▶ [Task prompt]
In the records below, find the line containing "Crime and/or disorder", then reproduce that line and every one after it to the end, exactly and alone.

▶ [Information shown]
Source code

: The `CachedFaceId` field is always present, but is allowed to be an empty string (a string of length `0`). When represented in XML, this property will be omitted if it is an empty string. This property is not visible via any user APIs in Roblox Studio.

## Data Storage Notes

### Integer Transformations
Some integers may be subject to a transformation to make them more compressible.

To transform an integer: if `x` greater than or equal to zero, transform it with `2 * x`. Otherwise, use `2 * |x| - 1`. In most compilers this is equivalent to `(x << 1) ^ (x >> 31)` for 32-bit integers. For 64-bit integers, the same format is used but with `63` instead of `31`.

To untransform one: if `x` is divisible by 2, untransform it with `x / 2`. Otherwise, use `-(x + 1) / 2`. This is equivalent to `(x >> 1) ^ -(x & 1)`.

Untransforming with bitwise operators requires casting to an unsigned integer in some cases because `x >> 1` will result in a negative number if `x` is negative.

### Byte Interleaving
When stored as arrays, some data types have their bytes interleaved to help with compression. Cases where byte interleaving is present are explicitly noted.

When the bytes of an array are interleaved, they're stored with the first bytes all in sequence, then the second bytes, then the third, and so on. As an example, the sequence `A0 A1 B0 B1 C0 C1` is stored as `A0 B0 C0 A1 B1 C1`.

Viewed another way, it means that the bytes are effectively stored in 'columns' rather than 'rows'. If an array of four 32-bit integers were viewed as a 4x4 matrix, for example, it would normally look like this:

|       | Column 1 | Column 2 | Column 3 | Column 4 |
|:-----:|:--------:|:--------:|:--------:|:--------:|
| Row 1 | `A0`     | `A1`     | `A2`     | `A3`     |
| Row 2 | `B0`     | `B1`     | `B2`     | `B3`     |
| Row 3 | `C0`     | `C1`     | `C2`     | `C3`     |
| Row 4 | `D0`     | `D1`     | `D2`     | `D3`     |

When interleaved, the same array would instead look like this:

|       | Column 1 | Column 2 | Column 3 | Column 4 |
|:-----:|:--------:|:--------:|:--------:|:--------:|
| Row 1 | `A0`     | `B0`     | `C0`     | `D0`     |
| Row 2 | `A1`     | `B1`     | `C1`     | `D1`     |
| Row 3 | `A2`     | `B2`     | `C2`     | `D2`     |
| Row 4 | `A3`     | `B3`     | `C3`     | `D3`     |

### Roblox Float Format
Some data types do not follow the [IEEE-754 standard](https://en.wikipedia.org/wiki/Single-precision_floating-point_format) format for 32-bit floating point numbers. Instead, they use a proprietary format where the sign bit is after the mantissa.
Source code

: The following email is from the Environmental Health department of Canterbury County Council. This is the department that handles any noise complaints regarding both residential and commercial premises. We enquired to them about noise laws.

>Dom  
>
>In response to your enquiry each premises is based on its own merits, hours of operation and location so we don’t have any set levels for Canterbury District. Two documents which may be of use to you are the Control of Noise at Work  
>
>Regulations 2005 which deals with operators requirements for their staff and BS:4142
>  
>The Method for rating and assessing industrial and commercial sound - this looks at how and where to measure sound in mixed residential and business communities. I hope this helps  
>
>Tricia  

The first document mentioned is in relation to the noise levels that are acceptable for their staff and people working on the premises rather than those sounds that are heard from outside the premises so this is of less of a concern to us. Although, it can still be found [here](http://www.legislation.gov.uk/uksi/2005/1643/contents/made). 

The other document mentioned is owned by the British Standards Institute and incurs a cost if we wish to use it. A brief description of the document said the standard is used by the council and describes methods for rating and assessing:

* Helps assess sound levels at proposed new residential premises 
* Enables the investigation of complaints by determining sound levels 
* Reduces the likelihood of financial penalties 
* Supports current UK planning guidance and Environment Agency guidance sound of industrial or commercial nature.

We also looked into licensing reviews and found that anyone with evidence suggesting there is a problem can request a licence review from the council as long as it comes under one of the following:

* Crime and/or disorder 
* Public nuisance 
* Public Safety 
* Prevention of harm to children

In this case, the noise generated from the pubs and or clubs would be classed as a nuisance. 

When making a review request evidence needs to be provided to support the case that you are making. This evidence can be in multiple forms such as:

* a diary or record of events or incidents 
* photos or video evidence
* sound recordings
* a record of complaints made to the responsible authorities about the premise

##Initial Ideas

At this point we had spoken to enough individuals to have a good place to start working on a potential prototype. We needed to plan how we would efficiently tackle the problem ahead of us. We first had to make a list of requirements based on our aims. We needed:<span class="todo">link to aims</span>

▶ [Answer section]
* Crime and/or disorder 
* Public nuisance 
* Public Safety 
* Prevention of harm to children

In this case, the noise generated from the pubs and or clubs would be classed as a nuisance. 

When making a review request evidence needs to be provided to support the case that you are making. This evidence can be in multiple forms such as:

* a diary or record of events or incidents 
* photos or video evidence
* sound recordings
* a record of complaints made to the responsible authorities about the premise

##Initial Ideas

At this point we had spoken to enough individuals to have a good place to start working on a potential prototype. We needed to plan how we would efficiently tackle the problem ahead of us. We first had to make a list of requirements based on our aims. We needed:<span class="todo">link to aims</span>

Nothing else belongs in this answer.